*** SOURCE MATERIAL Section Begins ***
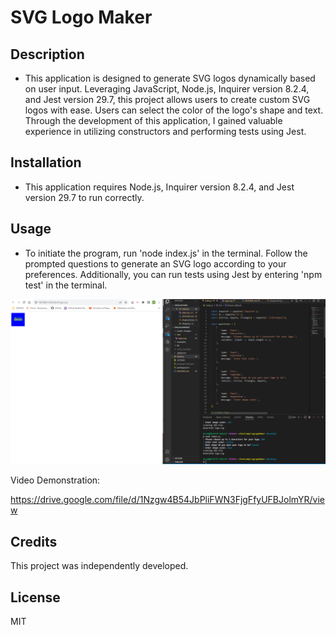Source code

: # SVG Logo Maker

## Description
- This application is designed to generate SVG logos dynamically based on user input.
  Leveraging JavaScript, Node.js, Inquirer version 8.2.4, and Jest version 29.7, this project allows users to create custom SVG logos with ease.
  Users can select the color of the logo's shape and text.
  Through the development of this application, I gained valuable experience in utilizing constructors and performing tests using Jest.


## Installation
- This application requires Node.js, Inquirer version 8.2.4, and Jest version 29.7 to run correctly.

## Usage
- To initiate the program, run 'node index.js' in the terminal. Follow the prompted questions to generate an SVG logo according to your preferences. Additionally, you can run tests using Jest by entering 'npm test' in the terminal.
  
![Screenshot](./assets/images/screenshot.png)

Video Demonstration:

https://drive.google.com/file/d/1Nzgw4B54JbPliFWN3FjgFfyUFBJolmYR/view

## Credits
This project was independently developed.

## License
MIT
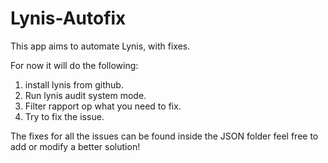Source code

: # Lynis-Autofix
This app aims to automate Lynis, with fixes.

For now it will do the following:

1. install lynis from github.
2. Run lynis audit system mode.
3. Filter rapport op what you need to fix.
4. Try to fix the issue.

The fixes for all the issues can be found inside the JSON folder feel free to add or modify a better solution!


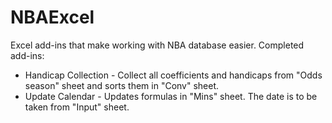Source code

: # NBAExcel
Excel add-ins that make working with NBA database easier.
Completed add-ins:
- Handicap Collection - Collect all coefficients and handicaps from "Odds season" sheet and sorts them in "Conv" sheet.
- Update Calendar - Updates formulas in "Mins" sheet. The date is to be taken from "Input" sheet.
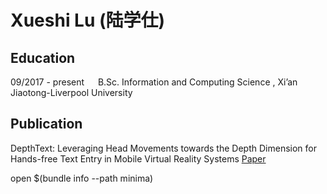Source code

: # Xueshi Lu (陆学仕)

## Education

09/2017 - present &emsp; B.Sc. Information and Computing Science , Xi’an Jiaotong-Liverpool University

## Publication

DepthText: Leveraging Head Movements towards the Depth Dimension for Hands-free Text Entry in Mobile Virtual Reality Systems [Paper](papers/19_DepthMove.pdf)

 open $(bundle info --path minima)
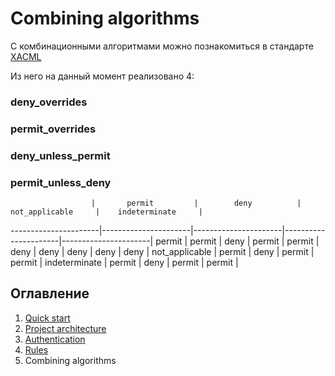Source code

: # Combining algorithms

С комбинационными алгоритмами можно познакомиться в стандарте
[XACML](http://docs.oasis-open.org/xacml/3.0/xacml-3.0-core-spec-os-en.html#_Toc325047268)

Из него на данный момент реализовано 4:

### deny_overrides

### permit_overrides

### deny_unless_permit

### permit_unless_deny

                      |       permit         |        deny          |   not_applicable     |    indeterminate     |
----------------------|----------------------|----------------------|----------------------|----------------------|
       permit         |       permit         |        deny          |       permit         |       permit         |
        deny          |        deny          |        deny          |        deny          |        deny          |
   not_applicable     |       permit         |        deny          |       permit         |       permit         |
    indeterminate     |       permit         |        deny          |       permit         |       permit         |

## Оглавление
1. [Quick start](index.md)
1. [Project architecture](project_architecture.md)
1. [Authentication](authentication.md)
1. [Rules](rules.md)
1. Combining algorithms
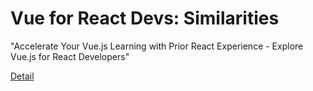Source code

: # Vue for React Devs: Similarities

"Accelerate Your Vue.js Learning with Prior React Experience - Explore Vue.js for React Developers"
 

[Detail](https://eduitfree.com/courses/vue-for-react-devs-similarities)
*** SOURCE MATERIAL Section Ends ***
• TASK DIRECTIONS: Now reproduce all of the entries precisely, with no pictures in the copy.

• ANSWER BOX:
Source code

: # SVG Logo Maker

## Description
- This application is designed to generate SVG logos dynamically based on user input.
  Leveraging JavaScript, Node.js, Inquirer version 8.2.4, and Jest version 29.7, this project allows users to create custom SVG logos with ease.
  Users can select the color of the logo's shape and text.
  Through the development of this application, I gained valuable experience in utilizing constructors and performing tests using Jest.


## Installation
- This application requires Node.js, Inquirer version 8.2.4, and Jest version 29.7 to run correctly.

## Usage
- To initiate the program, run 'node index.js' in the terminal. Follow the prompted questions to generate an SVG logo according to your preferences. Additionally, you can run tests using Jest by entering 'npm test' in the terminal.
  
![Screenshot](./assets/images/screenshot.png)

Video Demonstration:

https://drive.google.com/file/d/1Nzgw4B54JbPliFWN3FjgFfyUFBJolmYR/view

## Credits
This project was independently developed.

## License
MIT
Source code

: # Lynis-Autofix
This app aims to automate Lynis, with fixes.

For now it will do the following:

1. install lynis from github.
2. Run lynis audit system mode.
3. Filter rapport op what you need to fix.
4. Try to fix the issue.

The fixes for all the issues can be found inside the JSON folder feel free to add or modify a better solution!


Source code

: # NBAExcel
Excel add-ins that make working with NBA database easier.
Completed add-ins:
- Handicap Collection - Collect all coefficients and handicaps from "Odds season" sheet and sorts them in "Conv" sheet.
- Update Calendar - Updates formulas in "Mins" sheet. The date is to be taken from "Input" sheet.
Source code

: # Xueshi Lu (陆学仕)

## Education

09/2017 - present &emsp; B.Sc. Information and Computing Science , Xi’an Jiaotong-Liverpool University

## Publication

DepthText: Leveraging Head Movements towards the Depth Dimension for Hands-free Text Entry in Mobile Virtual Reality Systems [Paper](papers/19_DepthMove.pdf)

 open $(bundle info --path minima)
Source code

: # Combining algorithms

С комбинационными алгоритмами можно познакомиться в стандарте
[XACML](http://docs.oasis-open.org/xacml/3.0/xacml-3.0-core-spec-os-en.html#_Toc325047268)

Из него на данный момент реализовано 4:

### deny_overrides

### permit_overrides

### deny_unless_permit

### permit_unless_deny

                      |       permit         |        deny          |   not_applicable     |    indeterminate     |
----------------------|----------------------|----------------------|----------------------|----------------------|
       permit         |       permit         |        deny          |       permit         |       permit         |
        deny          |        deny          |        deny          |        deny          |        deny          |
   not_applicable     |       permit         |        deny          |       permit         |       permit         |
    indeterminate     |       permit         |        deny          |       permit         |       permit         |

## Оглавление
1. [Quick start](index.md)
1. [Project architecture](project_architecture.md)
1. [Authentication](authentication.md)
1. [Rules](rules.md)
1. Combining algorithms
Source code

: # Vue for React Devs: Similarities

"Accelerate Your Vue.js Learning with Prior React Experience - Explore Vue.js for React Developers"
 

[Detail](https://eduitfree.com/courses/vue-for-react-devs-similarities)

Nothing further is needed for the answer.